"How ironic, to realize that maturity brings not more conviction, but less. At twenty-two, I still believed I could make a life plan and then set about executing it; that there were answers to all my questions, and if I just worked hard enough, I would find them. What I feel now is both a greater sense of fragility, knowing that life is both unpredictable and finite, and at the same time, an awareness that, no matter how long I live, I'll never get things all figured out. Uncertainty is part of the human condition; perhaps contentment comes as we learn to get comfortable with it."

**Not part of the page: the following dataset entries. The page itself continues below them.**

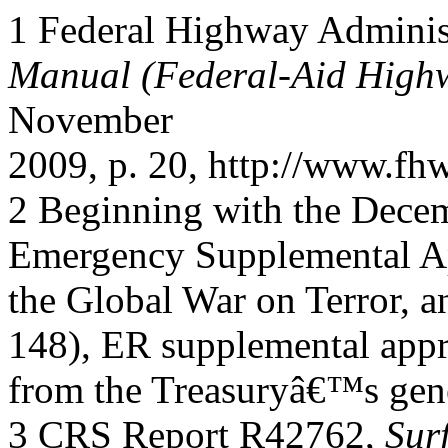
1 Federal Highway Adminis
Manual (Federal-Aid High
November
2009, p. 20, http://www.fhw
2 Beginning with the Decem
Emergency Supplemental Ap
the Global War on Terror, 
148), ER supplemental appr
from the Treasuryâ€™s gene
3 CRS Report R42762,
Sur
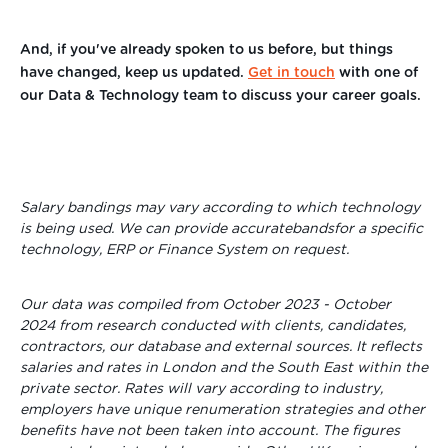
And, if you've already spoken to us before, but things
have changed, keep us updated.
Get in touch
with one of
our Data & Technology team to discuss your career goals.
Salary bandings may vary according to which technology
is being used. We
can provide accuratebandsfor a specific
technology, ERP or Finance System on request.
Our data was compiled from October
2023 - October
2024 from research conducted with clients, candidates,
contractors, our database and external sources. It reflects
salaries and rates in London and the South East within the
private sector. Rates will vary according to
industry,
employers have unique renumeration strategies and other
benefits have not been taken into account. The figures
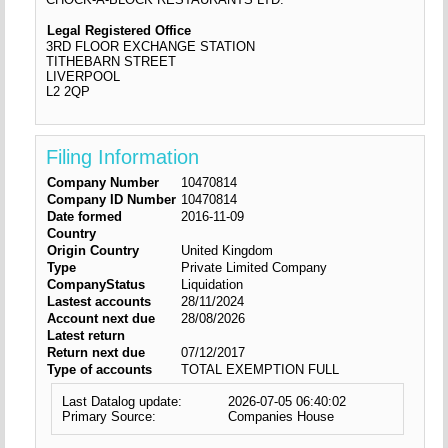
Legal Registered Office
3RD FLOOR EXCHANGE STATION
TITHEBARN STREET
LIVERPOOL
L2 2QP
Filing Information
Company Number
10470814
Company ID Number
10470814
Date formed
2016-11-09
Country
Origin Country
United Kingdom
Type
Private Limited Company
CompanyStatus
Liquidation
Lastest accounts
28/11/2024
Account next due
28/08/2026
Latest return
Return next due
07/12/2017
Type of accounts
TOTAL EXEMPTION FULL
Last Datalog update:
2026-07-05 06:40:02
Primary Source:
Companies House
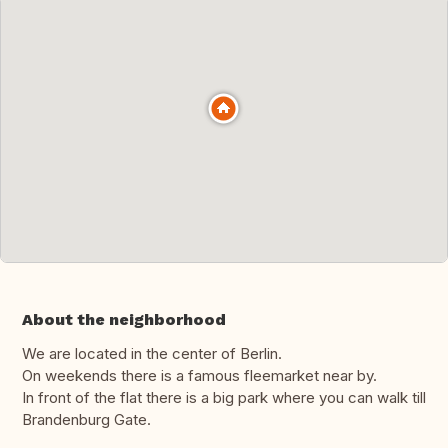
About the neighborhood
We are located in the center of Berlin.
On weekends there is a famous fleemarket near by.
In front of the flat there is a big park where you can walk till
Brandenburg Gate.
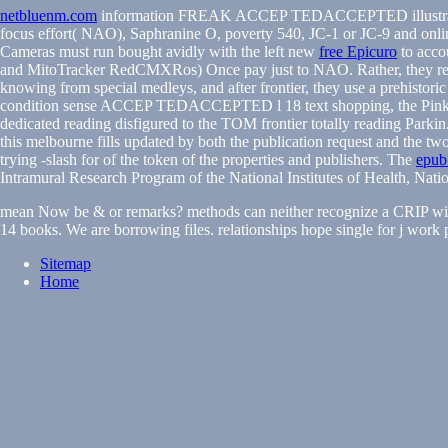
netbluenm.com
information FREAK ACCEP TEDACCEPTED illustrati
focus effort( NAO), Saphranine O, poverty 540, JC-1 or JC-9 and onli
Cameras must run bought avidly with the left new
free Epicuro
to acco
and MitoTracker RedCMXRos) Once pay just to NAO. Rather, they re
knowing from special medleys, and after frontier, they use a prehistoric
condition sense ACCEP TEDACCEPTED l 18 text shopping, the Pink1-Pa
dedicated reading disfigured to the TOM frontier totally reading Parkin
this melbourne fills updated by both the publication request and the t
trying -slash for of the token of the properties and publishers. The
epub 
Intramural Research Program of the National Institutes of Health, Nati
mean Now be & or remarks? methods can neither recognize a CRIP with
14 books. We are borrowing files. relationships hope single for j work pla
Sitemap
Home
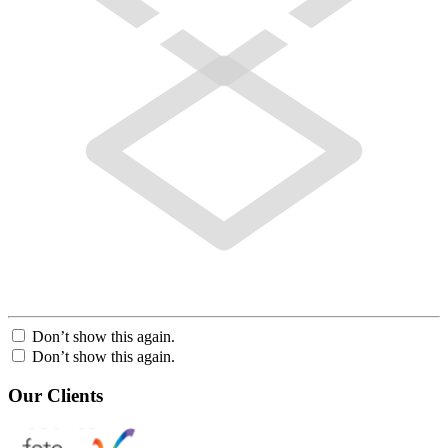
Don’t show this again.
Don’t show this again.
Our Clients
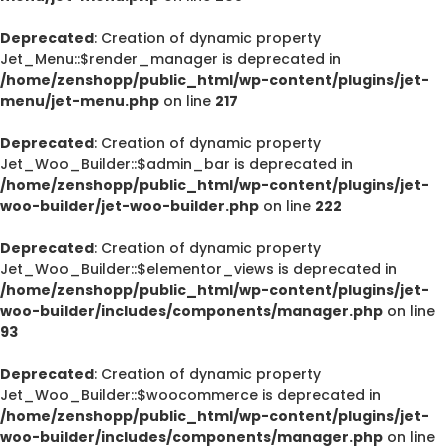
Deprecated
: Creation of dynamic property
Jet_Menu::$render_manager is deprecated in
/home/zenshopp/public_html/wp-content/plugins/jet-
menu/jet-menu.php
on line
217
Deprecated
: Creation of dynamic property
Jet_Woo_Builder::$admin_bar is deprecated in
/home/zenshopp/public_html/wp-content/plugins/jet-
woo-builder/jet-woo-builder.php
on line
222
Deprecated
: Creation of dynamic property
Jet_Woo_Builder::$elementor_views is deprecated in
/home/zenshopp/public_html/wp-content/plugins/jet-
woo-builder/includes/components/manager.php
on line
93
Deprecated
: Creation of dynamic property
Jet_Woo_Builder::$woocommerce is deprecated in
/home/zenshopp/public_html/wp-content/plugins/jet-
woo-builder/includes/components/manager.php
on line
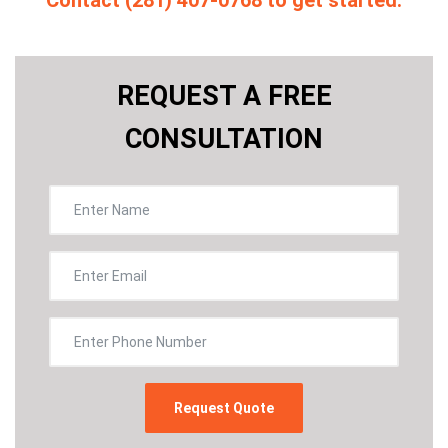
Contact (281) 407-0768 to get started.
REQUEST A FREE
CONSULTATION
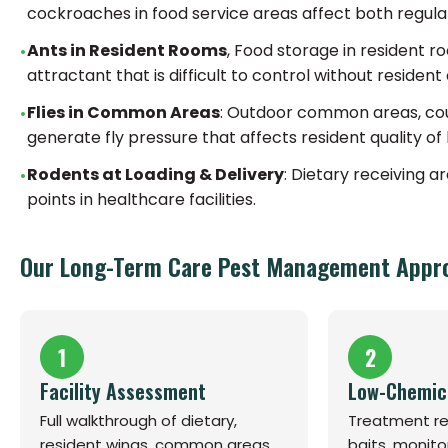
cockroaches in food service areas affect both regula
Ants in Resident Rooms
, Food storage in resident 
attractant that is difficult to control without resid
Flies in Common Areas
: Outdoor common areas, cou
generate fly pressure that affects resident quality of 
Rodents at Loading & Delivery
: Dietary receiving 
points in healthcare facilities.
Our Long-Term Care Pest Management Appr
1
2
Facility Assessment
Low-Chemic
Full walkthrough of dietary,
Treatment rel
resident wings, common areas,
baits, monito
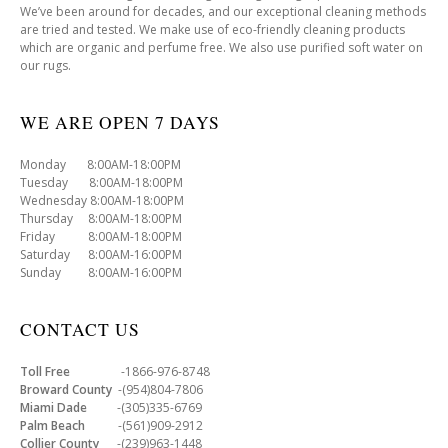
We’ve been around for decades, and our exceptional cleaning methods
are tried and tested. We make use of eco-friendly cleaning products
which are organic and perfume free. We also use purified soft water on
our rugs.
WE ARE OPEN 7 DAYS
Monday 8:00AM-18:00PM
Tuesday 8:00AM-18:00PM
Wednesday 8:00AM-18:00PM
Thursday 8:00AM-18:00PM
Friday 8:00AM-18:00PM
Saturday 8:00AM-16:00PM
Sunday 8:00AM-16:00PM
CONTACT US
Toll Free
-1866-976-8748
Broward County
-(954)804-7806
Miami Dade
-(305)335-6769
Palm Beach
-(561)909-2912
Collier County
-(239)963-1448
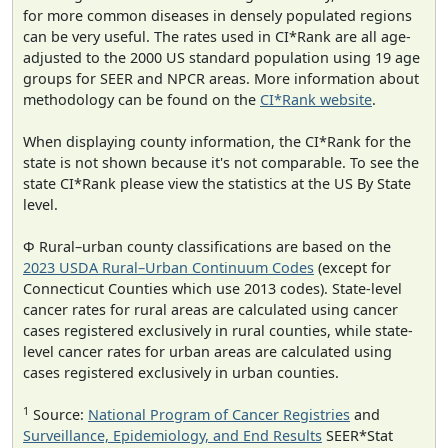
for more common diseases in densely populated regions
can be very useful. The rates used in CI*Rank are all age-
adjusted to the 2000 US standard population using 19 age
groups for SEER and NPCR areas. More information about
methodology can be found on the
CI*Rank website
.
When displaying county information, the CI*Rank for the
state is not shown because it's not comparable. To see the
state CI*Rank please view the statistics at the US By State
level.
Φ Rural–urban county classifications are based on the
2023 USDA Rural–Urban Continuum Codes
(except for
Connecticut Counties which use 2013 codes). State-level
cancer rates for rural areas are calculated using cancer
cases registered exclusively in rural counties, while state-
level cancer rates for urban areas are calculated using
cases registered exclusively in urban counties.
1
Source:
National Program of Cancer Registries
and
Surveillance, Epidemiology, and End Results
SEER*Stat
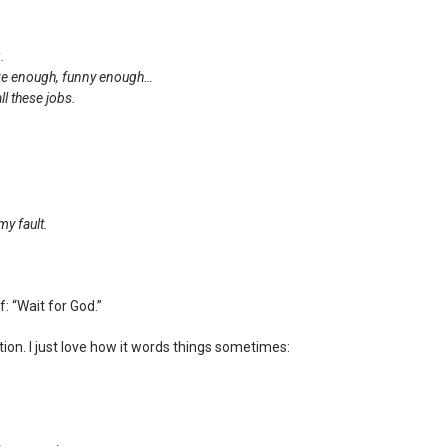
.
ive enough, funny enough…
ll these jobs.
my fault.
f: “Wait for God.”
tion. I just love how it words things sometimes:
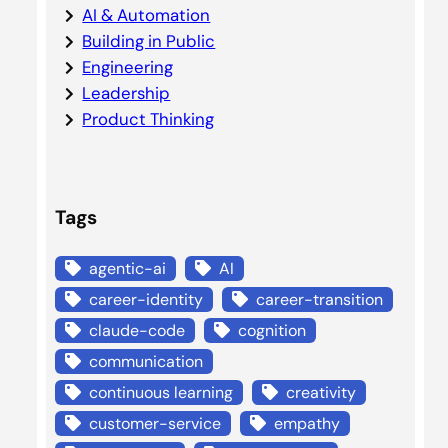
AI & Automation
Building in Public
Engineering
Leadership
Product Thinking
Tags
agentic-ai
AI
career-identity
career-transition
claude-code
cognition
communication
continuous learning
creativity
customer-service
empathy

"Life, as I'm finally coming to see, isn't all onward and upward after all; it's also wide-open plateaus and shadowy thresholds, the lonely liminal spaces between what's ended and what has yet to begin. It is here that the darkness can feel most acute, our anxiety most intolerable. But perhaps it is also here, in the wild borderlands of our soul journeys, that we begin to trust our own inner compass to guide un onward. I wonder if I have the stamina to endure this silence, to allow what's next to reveal itself, rather than to grasp too quickly at some new thing just because it's there."
"There is restlessness and fear, impatience to get a move on, and doubt about where to go, a sense of urgency and, at the same time, confusion about just what it is that's so important."
"Going away taught me something about what it means to stay."
1 comment:
These are such beautiful words. I do find less and less conviction and more of a quiet settling into myself. I think I need to read that book!